Mars could be made habitable by the creation of small islands that mimic the Earth's greenhouse effect, according to new research.
A two-centimetre thick shield of silica aerogel - an ultralight material derived from a gel - would be effective in insulating the planet and melting ice beneath the surface for permanent water, scientists say.
It holds excellent potential for creating strong solid-state greenhouse warming under Martian conditions, they claimed.
Published in Nature Astronomy, the study sets out how the shield could transmit enough visible light for photosynthesis, block hazardous ultraviolet radiation and raise temperatures underneath permanently above the melting point of water, all without the need for any internal heat source.
The aerogels are already used in several engineering applications, including Nasa's Mars exploration rovers.
Robin Wordsworth, assistant professor of environmental science and engineering at the Harvard John A Paulson School of Engineering and Applied Sciences (SEAS), and the Department of Earth and Planetary Science, said: "This regional approach to making Mars habitable is much more achievable than global atmospheric modification.

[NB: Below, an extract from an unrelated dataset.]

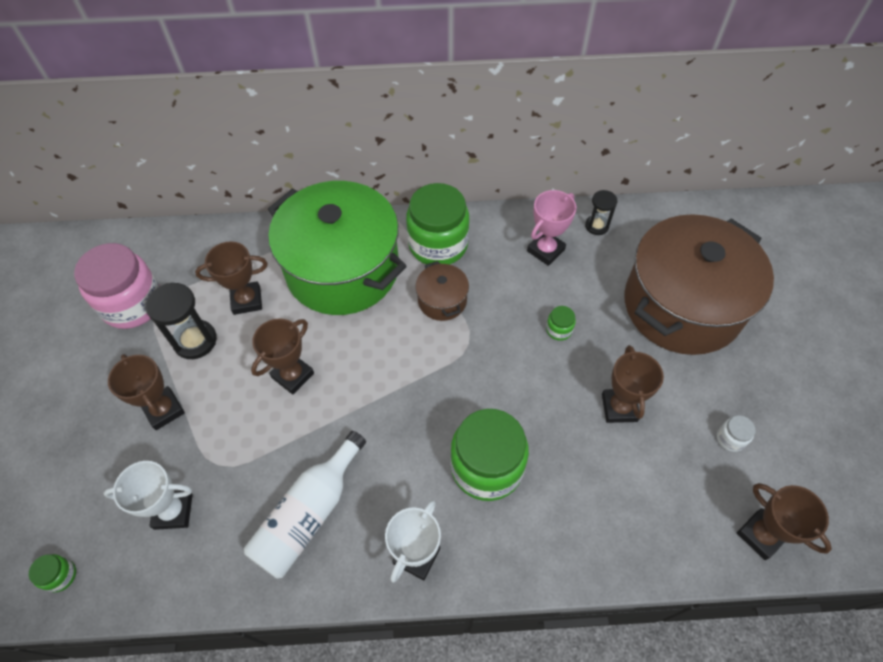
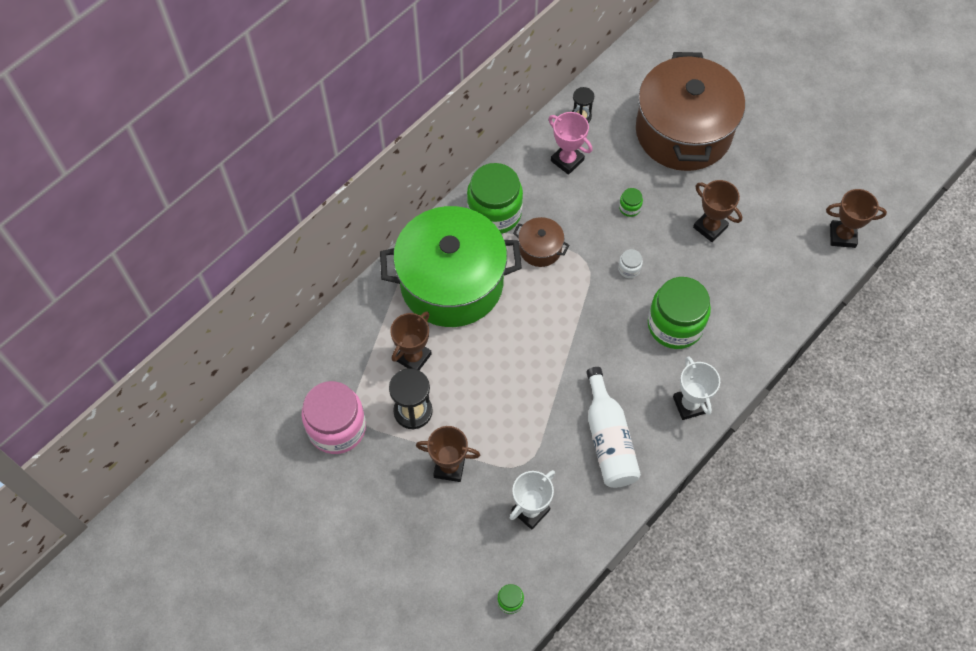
camera: 45 degrees left, 5 degrees up
brown trophy [251,318,314,394] -> none
pink trophy [527,190,576,266] -> pink trophy turned 45 degrees counterclockwise [548,112,592,175]
white jar [717,415,756,452] -> white jar moved to [618,249,643,278]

"Unlike the previous ideas to make Mars habitable, this is something that can be developed and tested systematically with materials and technology we already have."
Laura Kerber, research scientist at Nasa's Jet Propulsion Laboratory, added: "Mars is the most habitable planet in our Solar System besides Earth.
"But it remains a hostile world for many kinds of life. A system for creating small islands of habitability would allow us to transform Mars in a controlled and scalable way."
The material could be used to build habitation domes or even self-contained biospheres on Mars.
The researchers were inspired by a phenomenon that already occurs on Mars.
Unlike Earth's polar ice caps, which are made of frozen water, polar ice caps on Mars are a combination of water ice and frozen CO2.
Frozen CO2 allows sunlight to penetrate while trapping heat. In the summer, this solid-state greenhouse effect creates pockets of warming under the ice.